Milk Fruit Cress Gallery

As an artist, I have come to the realization that I do not always understand, enjoy, or agree with certain art pieces, and that is okay. I want others to know they’re not the only ones who have experienced feeling “behind” for not “getting” a work of art. Currently on display at the Cress Gallery at UTC is an exhibit entitled Milk Fruit that I do not find appealing in any way. Monica Cook, a visiting artist, has constructed several mixed-media pieces resembling animals and human figures that have been placed around the room, along with two videos playing on either side of the room. Her themes are the cycle of life, birth, death, and decay, I say that Cook’s figures resemble animals and humans because there are parts of them that are recognizable (a cow’s head, chicken feathers, human fingers), but their construction materials give them an uncanny, bizarre appearance. Cook’s process is meticulous, no doubt. Each piece is made up of hundreds of bits of found materials (thread, plastic fruit, hair curlers, etc.), but I did not find her end result anything other than shocking and slightly disturbing, which seems to be Cook’s goal. The shocking aspect comes from Cook’s methods of making the familiar seem strange. By taking a human figure, covering it with fur, hair, fabric, and clay, the tactile qualities of the figures are shifted and changed in a way with which I have trouble connecting. The most disturbing aspect of Cook’s show were the short movies playing on loops in either corner of the room. I don’t want to go into extreme detail on these, or else I’ll feel as though I’m putting you in the same place Cook placed me, leaving you with just dirty details that don’t really improve the artwork as a whole. However, both videos were accompanied by eerie music, and were a series of claymation shorts in which part human/part animal bodies interacted with each other and their own bodily fluids and processes. These videos left me the most uncomfortable, because as a human, I am familiar with my own body and how it works, and Cook’s version distorted and confused these functions, making them horrifying to watch.   

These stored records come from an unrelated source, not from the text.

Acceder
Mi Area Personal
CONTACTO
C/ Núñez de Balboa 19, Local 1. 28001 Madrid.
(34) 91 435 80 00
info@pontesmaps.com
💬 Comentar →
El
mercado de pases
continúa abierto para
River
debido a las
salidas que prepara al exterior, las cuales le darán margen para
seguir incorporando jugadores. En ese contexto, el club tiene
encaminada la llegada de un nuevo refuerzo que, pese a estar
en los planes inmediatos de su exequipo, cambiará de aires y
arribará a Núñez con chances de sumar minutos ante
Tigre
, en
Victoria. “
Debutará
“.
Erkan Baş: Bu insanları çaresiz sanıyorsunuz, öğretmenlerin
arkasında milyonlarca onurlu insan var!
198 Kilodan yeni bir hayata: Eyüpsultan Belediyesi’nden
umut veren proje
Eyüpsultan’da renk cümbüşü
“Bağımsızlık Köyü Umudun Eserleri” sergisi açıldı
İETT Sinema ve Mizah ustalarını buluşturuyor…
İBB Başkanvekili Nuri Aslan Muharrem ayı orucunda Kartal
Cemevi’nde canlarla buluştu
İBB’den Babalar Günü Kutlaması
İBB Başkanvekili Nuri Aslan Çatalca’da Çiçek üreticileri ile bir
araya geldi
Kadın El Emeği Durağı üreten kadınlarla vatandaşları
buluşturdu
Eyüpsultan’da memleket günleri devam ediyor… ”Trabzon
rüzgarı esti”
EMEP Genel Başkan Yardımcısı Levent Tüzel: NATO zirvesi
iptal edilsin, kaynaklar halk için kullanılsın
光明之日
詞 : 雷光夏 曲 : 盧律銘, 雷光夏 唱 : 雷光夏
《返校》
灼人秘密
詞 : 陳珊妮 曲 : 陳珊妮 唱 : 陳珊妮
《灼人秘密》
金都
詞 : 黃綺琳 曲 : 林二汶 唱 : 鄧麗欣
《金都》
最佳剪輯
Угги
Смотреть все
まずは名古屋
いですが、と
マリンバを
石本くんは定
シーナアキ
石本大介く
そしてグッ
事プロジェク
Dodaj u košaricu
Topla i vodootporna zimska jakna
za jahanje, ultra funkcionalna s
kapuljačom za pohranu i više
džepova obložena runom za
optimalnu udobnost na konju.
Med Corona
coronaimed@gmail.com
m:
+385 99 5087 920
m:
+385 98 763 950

Milk Fruit exhibit on display at the UTC Cress Gallery, photo courtesy of Heather Harper

Milk Fruit exhibit on display at the UTC Cress Gallery, photo courtesy of Heather Harper

When our mixed media class went to the exhibit, Morty explained how all ar tends to fall into three different categories; art can appear powerful, relevant, or shocking. Cook’s work certainly appears shocking, but I have to disagree with her method of artmaking, not because I find it disgusting or uncomfortable, but because at the end, I am not left with any deeper meaning. Cook’s work does not critique social values, but poorly represents them. Her art addresses the primal qualities of humans, but she does not offer an explanation, nor give any impression that it is not okay for us as a society to act upon our primal instincts alone. As an artist, I have a problem with this, and I hope that as a viewer, you do, too. The glorification of sexuality and our human flaws and lack of beauty is a dangerous area to be in in art, especially if there is no redemptive explanation offered.